The Pawtuxet Valley Railroad, chartered in 1872, was a railroad in Rhode Island. It originally connected River Point to Hope, a total distance of three miles, and was operated as a subsidiary of the Hartford, Providence and Fishkill Railroad. Via the chartering of the Pontiac Branch Railroad in 1875, a nearby line was built from Auburn to Pontiac. The two lines were connected on January 1, 1880, forming a contiguous line operated by the New York, Providence and Boston Railroad.
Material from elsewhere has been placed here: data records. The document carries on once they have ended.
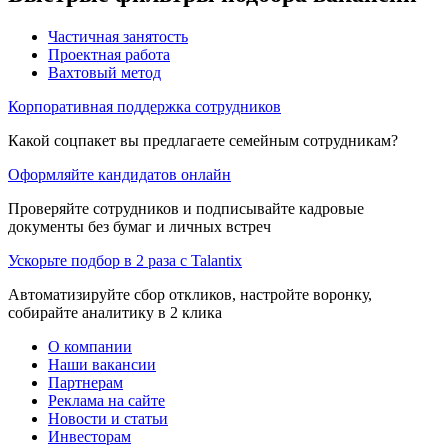
Частичная занятость
Проектная работа
Вахтовый метод
Корпоративная поддержка сотрудников
Какой соцпакет вы предлагаете семейным сотрудникам?
Оформляйте кандидатов онлайн
Проверяйте сотрудников и подписывайте кадровые
документы без бумаг и личных встреч
Ускорьте подбор в 2 раза с Talantix
Автоматизируйте сбор откликов, настройте воронку,
собирайте аналитику в 2 клика
О компании
Наши вакансии
Партнерам
Реклама на сайте
Новости и статьи
Инвесторам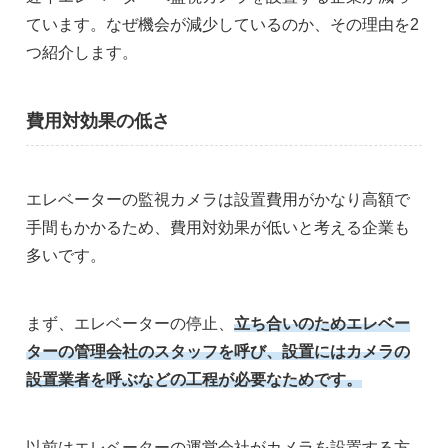
ています。なぜ機会が減少しているのか、その理由を2
つ紹介します。
費用対効果の低さ
エレベーターの監視カメラは設置費用がかなり高額で
手間もかかるため、費用対効果が低いと考える企業も
多いです。
まず、エレベーターの停止、
立ち合いのためエレベー
ターの管理会社のスタッフを
呼び、設置にはカメラの
設置業者を呼ぶなどの工程が必要なためです。
以前はエレベーターの運営会社がカメラを設置する方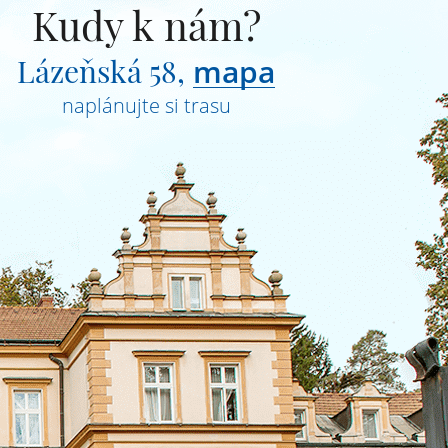
Kudy k nám?
Lázeňská 58,
mapa
naplánujte si trasu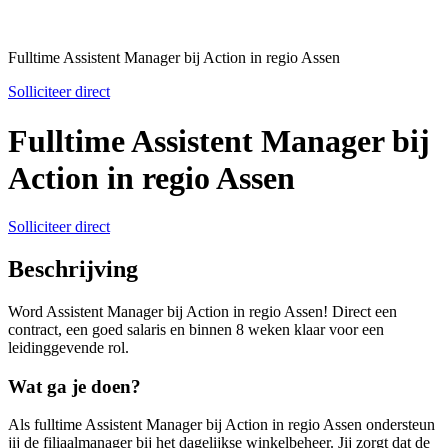
Fulltime Assistent Manager bij Action in regio Assen
Solliciteer direct
Fulltime Assistent Manager bij
Action in regio Assen
Solliciteer direct
Beschrijving
Word Assistent Manager bij Action in regio Assen! Direct een
contract, een goed salaris en binnen 8 weken klaar voor een
leidinggevende rol.
Wat ga je doen?
Als fulltime Assistent Manager bij Action in regio Assen ondersteun
jij de filiaalmanager bij het dagelijkse winkelbeheer. Jij zorgt dat de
The New York, New Haven and Hartford Railroad became the line's operator when it leased the NYP&B in 1892. Passenger service was discontinued on the line between 1922 and 1925, and in 1924 the original connection between the two ends of the line was abandoned. Declining traffic gradually lead to the abandonment of the entire line. The western portion of the line was abandoned in 1965, while the eastern portion survived to see operation by Penn Central beginning in 1969, followed by the Providence and Worcester Railroad in 1976. The last active portion of the line was discontinued around 1994.

== History ==
In 1906, the New Haven reached an agreement to absorb the Pawtuxet Valley Railroad, ending its corporate existence, with stockholders getting one share of New Haven Railroad stock per share of Pawtuxet Valley stock. This was completed on April 16, 1907.

Upon the construction of Interstate 95 through Cranston in the 1960s, the Pontiac Branch Railroad line in Auburn was elevated over the new highway with a bridge.

The abandoned bridge that formerly carried the Pontiac Branch Railroad over Interstate 95 was demolished in August 2023.